10.13.2007

Dying for dollars

I'm worth more dead than alive.

We recently received one of those semi-annual pension plan statements that shows how much I can expect to make from Social Security and other funds when I retire. Included in the figures was the amount my family would receive per month if I kick the bucket before retirement.

The amount, based on my salary back in the days when I worked a regular 9-to-5 job, is substantially more than I average per month now. Worse yet, my wife was the one who noticed this while doing the household paperwork. She laughingly called it to my attention, but I didn't like the gleam in her eye. I won't be standing next to her on any subway platforms anytime soon, just in case.

One of the grim realities of the movement toward working at home is often a plunge in income. Telecommuters who move their existing jobs home from the office may not experience this, but the rest of us, those who take a flyer on a whole new career, can expect a certain amount of paycheck shock.

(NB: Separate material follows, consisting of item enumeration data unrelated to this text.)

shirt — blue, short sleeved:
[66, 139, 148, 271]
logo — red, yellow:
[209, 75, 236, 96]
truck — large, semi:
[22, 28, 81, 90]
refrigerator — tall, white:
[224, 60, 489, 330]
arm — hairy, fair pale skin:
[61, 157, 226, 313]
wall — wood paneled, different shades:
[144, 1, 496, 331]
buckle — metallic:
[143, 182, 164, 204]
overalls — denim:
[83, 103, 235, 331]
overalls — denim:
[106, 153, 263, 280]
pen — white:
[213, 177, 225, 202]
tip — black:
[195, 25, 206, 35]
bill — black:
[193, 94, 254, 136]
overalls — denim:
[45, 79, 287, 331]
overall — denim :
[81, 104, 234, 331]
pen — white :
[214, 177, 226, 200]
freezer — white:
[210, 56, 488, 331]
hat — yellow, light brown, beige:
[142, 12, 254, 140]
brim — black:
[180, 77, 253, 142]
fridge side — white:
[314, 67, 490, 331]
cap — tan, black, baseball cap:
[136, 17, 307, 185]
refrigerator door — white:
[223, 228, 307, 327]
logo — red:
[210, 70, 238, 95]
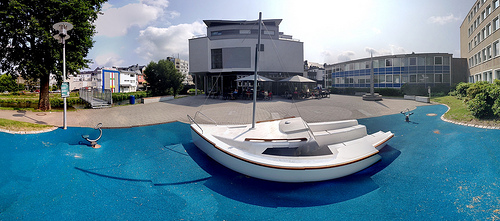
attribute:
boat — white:
[191, 111, 393, 190]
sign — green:
[54, 78, 81, 100]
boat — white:
[173, 107, 403, 182]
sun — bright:
[268, 1, 393, 50]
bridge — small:
[70, 82, 115, 110]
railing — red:
[241, 134, 311, 144]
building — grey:
[314, 55, 472, 92]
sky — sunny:
[1, 2, 476, 83]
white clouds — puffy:
[89, 1, 206, 65]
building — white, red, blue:
[93, 1, 475, 126]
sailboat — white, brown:
[186, 112, 398, 193]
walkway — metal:
[73, 84, 115, 109]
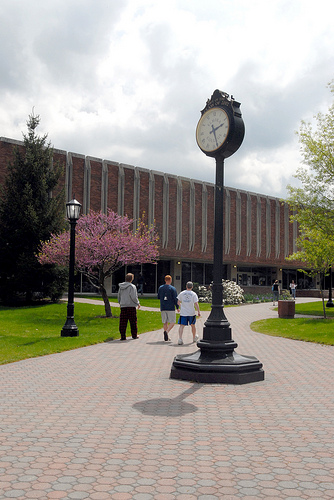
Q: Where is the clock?
A: Sidewalk.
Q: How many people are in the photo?
A: Five.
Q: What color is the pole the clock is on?
A: Black.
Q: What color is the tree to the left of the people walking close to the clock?
A: Pink.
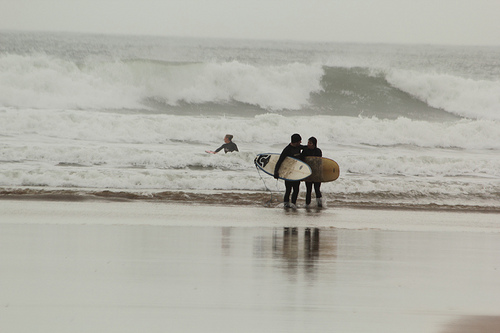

This is particularly tough for men, who've been socialized to base their worth on the size of their incomes. We want to be able to flaunt our large, manly paychecks, to wave them under the noses of lesser men. We're supposed to buy expensive toys, such as Porsches and Rolexes and titanium golf clubs. We want women to see us as desirable mating prospects and we foolishly think the size of our wallets matters.

Let's face it: When a man bails out of the workaday world to start a business or (God forbid) a writing career at home, he essentially has chosen unemployment. And no matter how hard he works or how clean he keeps the house or how well he raises the children, his income suffers, at least in the short term.

It's been three years since I left a newspaper job to work at home. I've published a few books during that time and I write this column and I teach a little, trying to cobble together a living. But the fact is, the money still doesn't roll in regularly as it did when I was working full-time. It comes in spurts, sometimes unexpectedly. I'll go along for weeks with no income, then a check will arrive in the mail and I'll once again feel as if I'm contributing to the household income. But it might be weeks (or months) until the next payday.

No one checks his mailbox more frequently than a freelance writer.

I work as hard as I ever did. I spend hours at the computer every day (between trips to the laundry room), banging on the keyboard, herding words. I've got book deals brewing, networking conferences scheduled, honors coming my way. My career is going fine in every way, except that my family would be better off financially if I went under a bus.

I don't mean to whine. I chose this situation and I'm (mostly) happy with it. But at some point all of us parents who work at home have to face the music: We're on the Daddy/Mommy Track, and our financial rewards won't measure up to those who can pour their every waking hour into a career.

How to cope?

We have to find other rewards. The laughter of children who are growing tall and trustworthy. Finishing the laundry and finding that all the socks match. The aroma of brownies in the oven. Going years without wearing a necktie.

They're not lucrative, these little Kodak Moments. But string enough of them together, and you've got a full life, one brimming with reminders that money isn't the most important thing, that you provide for your family in countless other ways. That everyone's better off with you at home, taking care of things, managing the household, being happy.

Guess I'll keep looking both ways before I cross the street.